USING THE INFORMATION -
A. From the excerpt on performance counter events, list every unit given for the ITLB_Reload_from_Page_Table_walk event.
B. Print the part of the excerpt on performance counter events from "- Instruction_Cache_Refills_from_L2" to "the L2 cache.".

This event has the following units which may be used to modify
the behavior of the event:
- AlternateMemories_NearFar
- Requests that return from Extension Memory.
- DramIO_Far
- Requests that target another NUMA node and return from DRAM or
MMIO.
- NearFarCache_Far
- Requests that target another NUMA node and return from another CCX's
cache.
- DramIO_Near
- Requests that target the same NUMA node and return from DRAM or
MMIO.
- NearFarCache_Near
- Requests that target the same NUMA node and return from another CCX's
cache.
- LocalCcx
- Data returned from L3 or different L2 in the same CCX.
- LocalL2
- Data returned from local L2.
- Allocated_DC_misses
- Core::X86::Pmc::Core::Allocated_DC_misses
- Allocated DC misses
Counts the number of in-flight DC misses each cycle.
- Cycles_Not_in_Halt
- Core::X86::Pmc::Core::Cycles_Not_in_Halt
- Cycles Not in Halt
Counts cycles when the thread is not in a HALTed state
- TLB_Flush_Events
- Core::X86::Pmc::Core::TLB_Flush_Events
- All TLB Flushes
TLB flush events.
- P0_frequency_Cycles_Not_in_Halt
- Core::X86::Pmc::Core::P0_frequency_Cycles_Not_in_Halt
- P0 Freq Cycles not in Halt
Counts cycles not in Halt, at the P0 P-state frequency,
regardless of the current Pstate.
This event has the following units which may be used to modify
the behavior of the event:
- P0_frequency_Cycles_Not_in_Halt
- Counts at the P0 frequency (same as Core::X86::Msr::MPERF) when not in
Halt.
- Instruction_Cache_Refills_from_L2
- Core::X86::Pmc::Core::Instruction_Cache_Refills_from_L2
- Instruction Cache Refills From L2
The number of 64 byte instruction cache lines fulfilled from
the L2 cache.
- Instruction_Cache_Refills_from_System
- Core::X86::Pmc::Core::Instruction_Cache_Refills_from_System
- Instruction Cache Refills from System
The number of 64 byte instruction cache line fulfilled from
system memory or another cache.
- L1_ITLB_Miss_L2_ITLB_Hit
- Core::X86::Pmc::Core::L1_ITLB_Miss_L2_ITLB_Hit
- L1 ITLB Miss, L2ITLB Hit
The number of instruction fetches that miss in the L1 ITLB but
hit in the L2 ITLB.
- ITLB_Reload_from_Page_Table_walk
- Core::X86::Pmc::Core::ITLB_Reload_from_Page_Table_walk
- L1 ITLB Miss, L2 ITLB Miss
The number of instruction fetches that miss in both the L1
ITLB and L2 ITLB.
This event has the following units which may be used to modify
the behavior of the event:
- Coalesced_4k
- Walk for >4k Coalesced page (implemented as 16k)
- walk_1G
- Walk for 1G page
- walk_2M
- Walk for 2M page
- walk_4K
- Walk to 4k page
- BP_Correct
- Core::X86::Pmc::Core::BP_Correct
- BP Pipe Correction or Cancel
The Branch Predictor flushed its own pipeline due to internal
conditions such as a second level prediction structure. Does not count
the number of bubbles caused by these internal flushes.

DATASET CONTENT -
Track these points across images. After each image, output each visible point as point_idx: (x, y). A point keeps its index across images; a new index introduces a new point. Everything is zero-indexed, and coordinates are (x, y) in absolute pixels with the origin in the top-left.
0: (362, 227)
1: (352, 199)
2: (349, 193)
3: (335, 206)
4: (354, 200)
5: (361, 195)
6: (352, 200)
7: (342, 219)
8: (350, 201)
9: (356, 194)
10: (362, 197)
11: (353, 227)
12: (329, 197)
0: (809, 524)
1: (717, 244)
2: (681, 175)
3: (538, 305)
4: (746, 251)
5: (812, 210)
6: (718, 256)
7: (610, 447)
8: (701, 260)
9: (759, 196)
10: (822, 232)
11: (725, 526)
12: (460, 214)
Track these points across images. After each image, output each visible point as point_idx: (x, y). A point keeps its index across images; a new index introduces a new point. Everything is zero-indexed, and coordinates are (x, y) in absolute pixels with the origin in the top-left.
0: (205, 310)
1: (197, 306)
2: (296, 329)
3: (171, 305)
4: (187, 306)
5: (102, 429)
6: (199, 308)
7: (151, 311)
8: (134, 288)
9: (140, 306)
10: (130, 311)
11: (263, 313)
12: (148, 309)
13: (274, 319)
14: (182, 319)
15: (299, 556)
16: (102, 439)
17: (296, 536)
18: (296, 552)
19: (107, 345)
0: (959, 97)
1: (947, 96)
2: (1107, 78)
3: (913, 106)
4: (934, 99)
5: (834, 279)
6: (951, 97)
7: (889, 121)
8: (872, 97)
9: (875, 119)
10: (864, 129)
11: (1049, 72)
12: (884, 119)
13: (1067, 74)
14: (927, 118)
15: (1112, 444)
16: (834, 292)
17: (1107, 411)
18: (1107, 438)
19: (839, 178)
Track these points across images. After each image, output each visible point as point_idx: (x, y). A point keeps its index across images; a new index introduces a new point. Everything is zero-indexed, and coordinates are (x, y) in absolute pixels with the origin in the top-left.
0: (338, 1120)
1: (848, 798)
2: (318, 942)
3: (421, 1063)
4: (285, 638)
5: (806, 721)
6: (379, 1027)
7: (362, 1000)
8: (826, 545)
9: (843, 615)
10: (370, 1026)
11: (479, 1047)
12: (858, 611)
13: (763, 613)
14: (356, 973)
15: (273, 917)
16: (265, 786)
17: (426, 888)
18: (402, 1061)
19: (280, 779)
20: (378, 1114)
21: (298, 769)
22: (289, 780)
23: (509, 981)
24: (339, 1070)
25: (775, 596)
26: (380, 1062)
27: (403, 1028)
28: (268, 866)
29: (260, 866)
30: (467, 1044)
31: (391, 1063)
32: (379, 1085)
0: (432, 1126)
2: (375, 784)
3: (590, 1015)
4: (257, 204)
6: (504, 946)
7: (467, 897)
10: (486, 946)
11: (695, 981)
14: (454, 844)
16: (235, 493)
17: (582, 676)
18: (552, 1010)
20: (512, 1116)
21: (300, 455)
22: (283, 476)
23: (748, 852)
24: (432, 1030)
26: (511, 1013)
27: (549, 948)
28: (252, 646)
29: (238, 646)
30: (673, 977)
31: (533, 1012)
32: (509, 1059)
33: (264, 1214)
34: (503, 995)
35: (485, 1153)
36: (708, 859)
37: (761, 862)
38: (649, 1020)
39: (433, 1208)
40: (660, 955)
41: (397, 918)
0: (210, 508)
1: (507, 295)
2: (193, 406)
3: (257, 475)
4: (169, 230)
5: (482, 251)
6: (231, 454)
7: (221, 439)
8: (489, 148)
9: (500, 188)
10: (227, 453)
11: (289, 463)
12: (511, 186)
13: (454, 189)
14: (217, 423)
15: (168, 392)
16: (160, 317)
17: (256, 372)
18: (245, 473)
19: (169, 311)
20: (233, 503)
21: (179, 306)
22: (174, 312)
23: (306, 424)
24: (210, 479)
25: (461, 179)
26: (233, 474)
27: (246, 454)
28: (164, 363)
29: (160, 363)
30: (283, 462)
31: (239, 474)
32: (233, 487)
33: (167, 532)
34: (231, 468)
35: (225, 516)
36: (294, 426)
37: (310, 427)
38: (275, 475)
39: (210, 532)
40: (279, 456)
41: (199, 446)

LIST OF ANSWERS -
A.
Coalesced_4k
walk_1G
walk_2M
walk_4K

B.
- Instruction_Cache_Refills_from_L2
- Core::X86::Pmc::Core::Instruction_Cache_Refills_from_L2
- Instruction Cache Refills From L2
The number of 64 byte instruction cache lines fulfilled from
the L2 cache.